My Perspective Matters

Mark Burnham
Writing 340
Published in
5 min readMay 1, 2024

Over my scholastic journey in WRIT-340, I have learned two things. Firstly, I have learned that it is okay to have more of my own perspective — to think my own thoughts. I do not believe that there is a real difference between thinking and writing. As the semester has gone on, and I have done more and more writing, I have become far more comfortable with the notion that I am an individual with their own subjective point of view.

This may sound trivial, but this genuinely a bug revelation for me. Intellectually, I have always known that every individual has a unique life experience that shapes their opinions, perspectives, and internal reasoning. The way I think is different to the way that others think. But it is one thing to know this as a taught fact and another to understand my own uniqueness. I do not say this to be obtuse. I do not pretend to say that my voice is any manner carries more discussive importance than others — my reserved British nature would never allow such narcissism. However, I do have a far greater understanding of how I may bring something different to a discussion than someone else — just as any critically minded individual would. And I am grateful to the class for not only allowing me to discover this but also to express it.

Thus, the idea that my thoughts are unique to me and may possess academic value has been brought out of me far more in WRIT-340 than any other class I have taken over my time at USC. I quickly found that I would give different answers to my peers during discussion questions in class. Often my answers were far more philosophical, rather than practically minded. Initially I viewed this as a bad thing and had even spent a couple of classes trying to give answers that I perceived to be more relatable to my peers (ones that are were more grounded in real life, more “tangible” scenarios). In doing so, I had suppressed my initial instinct of my thinking and tried to think of something else. Fuck that. There is a reason I had that initial instinct. So I stopped suppressing my initial instinct and try to learn to be comfortable with answering as my true self.

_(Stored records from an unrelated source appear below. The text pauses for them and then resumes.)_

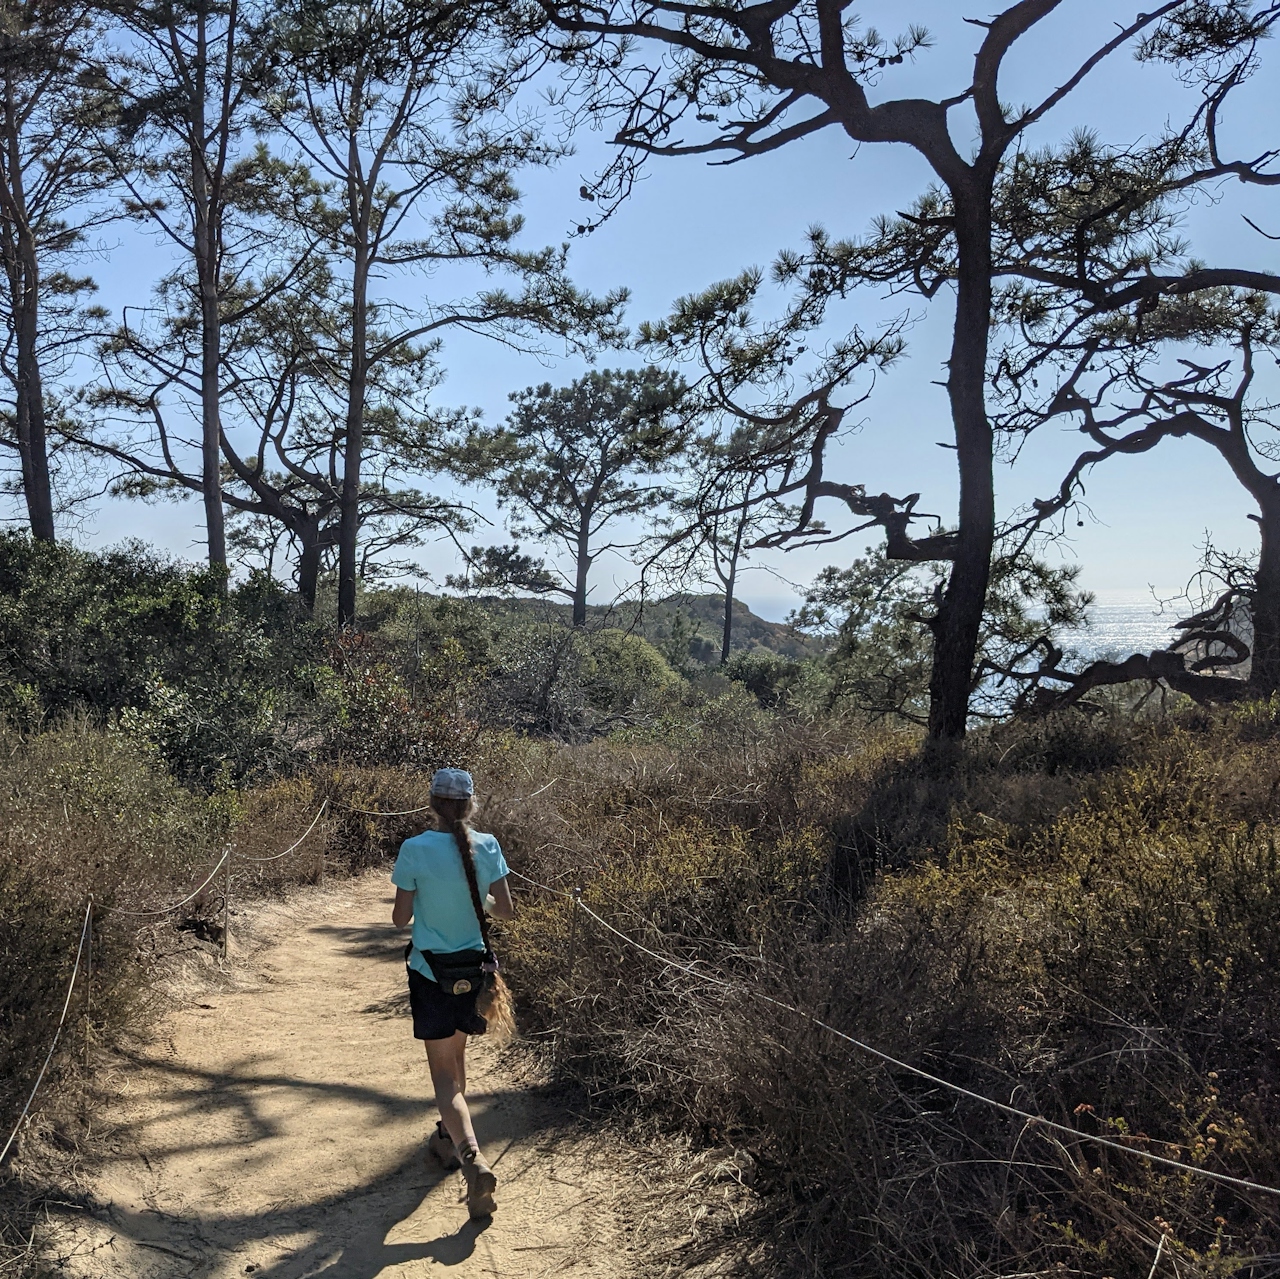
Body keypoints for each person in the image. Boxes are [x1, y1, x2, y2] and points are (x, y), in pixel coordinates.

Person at [391, 767, 515, 1219]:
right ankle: (448, 1138)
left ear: (432, 804)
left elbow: (399, 920)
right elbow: (505, 909)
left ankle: (471, 1157)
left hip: (431, 974)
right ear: (470, 805)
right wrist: (472, 901)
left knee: (444, 1076)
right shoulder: (489, 846)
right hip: (473, 971)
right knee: (458, 1062)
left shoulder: (414, 849)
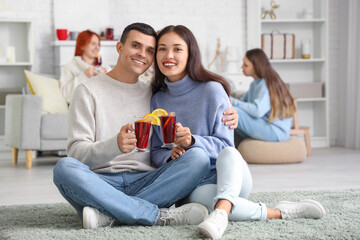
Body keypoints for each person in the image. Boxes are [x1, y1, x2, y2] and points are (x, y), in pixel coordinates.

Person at [53, 22, 238, 230]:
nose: (142, 54)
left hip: (148, 180)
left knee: (198, 158)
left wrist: (231, 108)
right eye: (135, 46)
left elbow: (166, 141)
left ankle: (112, 214)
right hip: (101, 182)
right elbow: (76, 153)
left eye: (150, 50)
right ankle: (153, 214)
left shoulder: (153, 94)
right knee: (64, 168)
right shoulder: (87, 91)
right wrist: (114, 145)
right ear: (119, 47)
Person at [150, 25, 326, 240]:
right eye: (162, 49)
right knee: (202, 207)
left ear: (190, 54)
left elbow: (226, 146)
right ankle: (277, 212)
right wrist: (171, 155)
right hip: (196, 184)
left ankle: (222, 212)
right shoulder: (157, 99)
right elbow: (156, 151)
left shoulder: (212, 90)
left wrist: (193, 141)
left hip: (231, 175)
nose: (169, 56)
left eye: (177, 49)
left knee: (231, 153)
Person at [232, 48, 297, 142]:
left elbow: (258, 110)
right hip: (265, 126)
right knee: (231, 118)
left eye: (245, 65)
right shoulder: (255, 84)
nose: (242, 67)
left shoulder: (265, 84)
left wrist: (232, 101)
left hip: (275, 131)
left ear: (256, 66)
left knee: (233, 113)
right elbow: (242, 102)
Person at [59, 30, 110, 103]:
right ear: (82, 46)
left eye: (98, 44)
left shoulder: (104, 68)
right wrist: (84, 75)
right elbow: (64, 94)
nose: (97, 47)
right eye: (93, 44)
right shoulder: (71, 67)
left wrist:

This has greatly benefitted my essay writing. Having grown up attending UK schools, a lot of essay structure was standardised. “POINT, ANALYSIS, QUOTE, EXPLANATION”. Every time. I found it difficult to express much of my thinking as I was stuck to such a rigid structure. Or, given the time pressure of such essays when in an exam setting, I would limit my analysis to ensure that I did not come across as “verbose” and that I would finish my essay on time. Honestly, this sort of teaching is probably what made it take so long for me to understand that I can bring my own perspective to things rather than regurgitating (to excruciating detail) what I had been taught by someone else.

In this class, I felt that not only did I have a lot more freedom to express my thinking — and thus, lean into my subjectivity — but I was encouraged to do so a lot more. Yes, Professor Dissinger did teach a structure to our paragraphs, but I felt the structure had more “wiggle-room” and was designed to force students to express far more analysis. Being told that it was okay to explicitly mention our own bias also helped, as I could candidly talk about why I take the views that I do rather than trying to write up the aforementioned objective “correct” answer.

The second thing that I have learned is that — in becoming comfortable with expressing my subjective thinking — there are repeating patterns to why I take the perspectives that I do. Being told to express an opinion that is my own has bred this introspection. This is because I was analysing myself when talking about a subject, instead of just analysing something outside of myself (instead of just focusing on the thing I was talking about).

In my writing, I would rather outwardly express my privilege growing up, which I recognise influences a lot of my thinking. I have grown up in an affluent family, spent my childhood attending private schools, and am enabled to pursue a creative passion for my career (as we are told in film school, the “height of luxury”). I do not really know what it means to struggle beyond personal or family issues that most deal with. I understand that being privileged may carry a perceived negative connotation in recent times, but I think that — through this class — I am better at how this element of myself influences my subjectivity.

Secondly, I have also recognised that I am far more comfortable when talking about things that I take interest in. This may — once again — seem obvious. However, I did not consciously realise that I did this until this semester. All of the essays I wrote for my “Writing Projects” pertained to film in some capacity. Even when I was making a political or economic point (such as my WP1 focusing on maintaining drone technology on the market for public access), it was told through the perspective of a filmmaker who is aware of the power of the camera. I do this because it is the easiest means by which I am able to draw upon my perspective. I know I think about film a lot, and so I know that my brain likes to find excuses to frame my thinking through this subject. I could just have easily used sports to focus my essays.

In screenwriting we are taught to “write what you know”, and this semester I applied the same principle to my essays too. However, in writing about topics I have a vested interest in — and being demanded to dig deep into my opinions — I have been reminded that not only do I have a perspective but that it matters in an academic setting. And as I graduate college and leave my formal education behind, I think that this is a rather beautiful discovery. I am very thankful to this class for allowing me to know that my perspective matters.